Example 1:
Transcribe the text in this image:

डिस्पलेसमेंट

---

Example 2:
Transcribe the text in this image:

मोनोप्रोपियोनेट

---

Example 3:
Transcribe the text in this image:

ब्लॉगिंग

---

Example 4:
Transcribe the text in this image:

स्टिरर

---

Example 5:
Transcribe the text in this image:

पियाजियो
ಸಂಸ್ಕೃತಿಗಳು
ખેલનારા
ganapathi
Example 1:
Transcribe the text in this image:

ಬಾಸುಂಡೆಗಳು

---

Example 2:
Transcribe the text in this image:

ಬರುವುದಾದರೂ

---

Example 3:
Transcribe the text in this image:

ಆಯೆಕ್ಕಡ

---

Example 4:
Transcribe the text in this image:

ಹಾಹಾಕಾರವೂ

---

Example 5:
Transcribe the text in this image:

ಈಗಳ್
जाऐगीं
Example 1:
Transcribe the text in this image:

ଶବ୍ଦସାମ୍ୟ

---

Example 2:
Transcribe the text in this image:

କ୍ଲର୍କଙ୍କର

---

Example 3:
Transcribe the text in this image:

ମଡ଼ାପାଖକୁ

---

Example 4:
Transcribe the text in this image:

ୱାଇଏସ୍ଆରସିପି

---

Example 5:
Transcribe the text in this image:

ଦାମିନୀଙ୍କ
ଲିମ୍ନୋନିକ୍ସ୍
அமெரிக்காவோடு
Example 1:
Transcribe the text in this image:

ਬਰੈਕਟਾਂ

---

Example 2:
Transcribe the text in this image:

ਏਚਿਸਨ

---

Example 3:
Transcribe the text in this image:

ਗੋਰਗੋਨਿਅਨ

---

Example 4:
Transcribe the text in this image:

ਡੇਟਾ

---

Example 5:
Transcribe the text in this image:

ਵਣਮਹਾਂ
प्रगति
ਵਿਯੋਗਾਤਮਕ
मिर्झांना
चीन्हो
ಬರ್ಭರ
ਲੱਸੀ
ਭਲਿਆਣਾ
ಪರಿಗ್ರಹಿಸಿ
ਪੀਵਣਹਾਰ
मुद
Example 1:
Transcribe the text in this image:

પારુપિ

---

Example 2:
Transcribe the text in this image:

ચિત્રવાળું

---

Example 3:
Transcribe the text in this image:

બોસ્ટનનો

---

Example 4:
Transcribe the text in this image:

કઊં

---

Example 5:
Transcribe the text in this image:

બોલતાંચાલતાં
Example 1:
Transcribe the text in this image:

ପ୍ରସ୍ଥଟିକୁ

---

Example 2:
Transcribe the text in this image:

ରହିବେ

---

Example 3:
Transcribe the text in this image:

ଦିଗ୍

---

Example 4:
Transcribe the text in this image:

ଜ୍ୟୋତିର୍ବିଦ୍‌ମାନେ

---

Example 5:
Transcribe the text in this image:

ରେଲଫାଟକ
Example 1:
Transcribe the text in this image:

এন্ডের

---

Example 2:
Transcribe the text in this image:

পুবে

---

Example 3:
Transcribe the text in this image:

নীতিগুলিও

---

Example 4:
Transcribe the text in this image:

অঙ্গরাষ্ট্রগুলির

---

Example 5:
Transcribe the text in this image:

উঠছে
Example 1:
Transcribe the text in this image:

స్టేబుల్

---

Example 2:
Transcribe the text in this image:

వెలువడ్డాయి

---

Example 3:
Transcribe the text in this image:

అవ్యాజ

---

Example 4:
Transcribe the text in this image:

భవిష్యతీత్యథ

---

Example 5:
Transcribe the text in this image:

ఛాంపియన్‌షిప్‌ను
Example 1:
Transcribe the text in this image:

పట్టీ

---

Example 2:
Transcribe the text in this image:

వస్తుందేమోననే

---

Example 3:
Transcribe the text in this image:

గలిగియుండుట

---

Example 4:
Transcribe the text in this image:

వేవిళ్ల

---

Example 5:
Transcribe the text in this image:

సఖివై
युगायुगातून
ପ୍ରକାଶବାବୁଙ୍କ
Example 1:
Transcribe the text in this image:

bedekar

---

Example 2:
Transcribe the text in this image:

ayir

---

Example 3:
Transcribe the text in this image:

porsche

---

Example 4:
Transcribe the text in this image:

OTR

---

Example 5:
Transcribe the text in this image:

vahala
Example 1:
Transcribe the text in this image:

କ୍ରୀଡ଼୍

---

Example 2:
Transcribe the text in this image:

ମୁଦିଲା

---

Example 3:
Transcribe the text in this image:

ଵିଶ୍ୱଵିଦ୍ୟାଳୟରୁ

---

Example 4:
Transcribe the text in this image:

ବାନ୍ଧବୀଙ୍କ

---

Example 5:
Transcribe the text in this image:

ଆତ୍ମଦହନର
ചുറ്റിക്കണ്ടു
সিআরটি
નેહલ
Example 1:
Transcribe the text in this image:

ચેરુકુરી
***
» **The problem**
Reproduce the whole listing above, line for line, with nothing changed.

» **Solution to the problem**
Example 1:
Transcribe the text in this image:

डिस्पलेसमेंट

---

Example 2:
Transcribe the text in this image:

मोनोप्रोपियोनेट

---

Example 3:
Transcribe the text in this image:

ब्लॉगिंग

---

Example 4:
Transcribe the text in this image:

स्टिरर

---

Example 5:
Transcribe the text in this image:

पियाजियो
ಸಂಸ್ಕೃತಿಗಳು
ખેલનારા
ganapathi
Example 1:
Transcribe the text in this image:

ಬಾಸುಂಡೆಗಳು

---

Example 2:
Transcribe the text in this image:

ಬರುವುದಾದರೂ

---

Example 3:
Transcribe the text in this image:

ಆಯೆಕ್ಕಡ

---

Example 4:
Transcribe the text in this image:

ಹಾಹಾಕಾರವೂ

---

Example 5:
Transcribe the text in this image:

ಈಗಳ್
जाऐगीं
Example 1:
Transcribe the text in this image:

ଶବ୍ଦସାମ୍ୟ

---

Example 2:
Transcribe the text in this image:

କ୍ଲର୍କଙ୍କର

---

Example 3:
Transcribe the text in this image:

ମଡ଼ାପାଖକୁ

---

Example 4:
Transcribe the text in this image:

ୱାଇଏସ୍ଆରସିପି

---

Example 5:
Transcribe the text in this image:

ଦାମିନୀଙ୍କ
ଲିମ୍ନୋନିକ୍ସ୍
அமெரிக்காவோடு
Example 1:
Transcribe the text in this image:

ਬਰੈਕਟਾਂ

---

Example 2:
Transcribe the text in this image:

ਏਚਿਸਨ

---

Example 3:
Transcribe the text in this image:

ਗੋਰਗੋਨਿਅਨ

---

Example 4:
Transcribe the text in this image:

ਡੇਟਾ

---

Example 5:
Transcribe the text in this image:

ਵਣਮਹਾਂ
प्रगति
ਵਿਯੋਗਾਤਮਕ
मिर्झांना
चीन्हो
ಬರ್ಭರ
ਲੱਸੀ
ਭਲਿਆਣਾ
ಪರಿಗ್ರಹಿಸಿ
ਪੀਵਣਹਾਰ
मुद
Example 1:
Transcribe the text in this image:

પારુપિ

---

Example 2:
Transcribe the text in this image:

ચિત્રવાળું

---

Example 3:
Transcribe the text in this image:

બોસ્ટનનો

---

Example 4:
Transcribe the text in this image:

કઊં

---

Example 5:
Transcribe the text in this image:

બોલતાંચાલતાં
Example 1:
Transcribe the text in this image:

ପ୍ରସ୍ଥଟିକୁ

---

Example 2:
Transcribe the text in this image:

ରହିବେ

---

Example 3:
Transcribe the text in this image:

ଦିଗ୍

---

Example 4:
Transcribe the text in this image:

ଜ୍ୟୋତିର୍ବିଦ୍‌ମାନେ

---

Example 5:
Transcribe the text in this image:

ରେଲଫାଟକ
Example 1:
Transcribe the text in this image:

এন্ডের

---

Example 2:
Transcribe the text in this image:

পুবে

---

Example 3:
Transcribe the text in this image:

নীতিগুলিও

---

Example 4:
Transcribe the text in this image:

অঙ্গরাষ্ট্রগুলির

---

Example 5:
Transcribe the text in this image:

উঠছে
Example 1:
Transcribe the text in this image:

స్టేబుల్

---

Example 2:
Transcribe the text in this image:

వెలువడ్డాయి

---

Example 3:
Transcribe the text in this image:

అవ్యాజ

---

Example 4:
Transcribe the text in this image:

భవిష్యతీత్యథ

---

Example 5:
Transcribe the text in this image:

ఛాంపియన్‌షిప్‌ను
Example 1:
Transcribe the text in this image:

పట్టీ

---

Example 2:
Transcribe the text in this image:

వస్తుందేమోననే

---

Example 3:
Transcribe the text in this image:

గలిగియుండుట

---

Example 4:
Transcribe the text in this image:

వేవిళ్ల

---

Example 5:
Transcribe the text in this image:

సఖివై
युगायुगातून
ପ୍ରକାଶବାବୁଙ୍କ
Example 1:
Transcribe the text in this image:

bedekar

---

Example 2:
Transcribe the text in this image:

ayir

---

Example 3:
Transcribe the text in this image:

porsche

---

Example 4:
Transcribe the text in this image:

OTR

---

Example 5:
Transcribe the text in this image:

vahala
Example 1:
Transcribe the text in this image:

କ୍ରୀଡ଼୍

---

Example 2:
Transcribe the text in this image:

ମୁଦିଲା

---

Example 3:
Transcribe the text in this image:

ଵିଶ୍ୱଵିଦ୍ୟାଳୟରୁ

---

Example 4:
Transcribe the text in this image:

ବାନ୍ଧବୀଙ୍କ

---

Example 5:
Transcribe the text in this image:

ଆତ୍ମଦହନର
ചുറ്റിക്കണ്ടു
সিআরটি
નેહલ
Example 1:
Transcribe the text in this image:

ચેરુકુરી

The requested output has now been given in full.